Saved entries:

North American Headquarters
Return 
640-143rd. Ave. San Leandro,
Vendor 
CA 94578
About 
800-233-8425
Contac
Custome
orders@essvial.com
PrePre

EXERCISE AIM: Copy out the records above exactly and completely.

ANSWER SPACE:
North American Headquarters
Return 
640-143rd. Ave. San Leandro,
Vendor 
CA 94578
About 
800-233-8425
Contac
Custome
orders@essvial.com
PrePre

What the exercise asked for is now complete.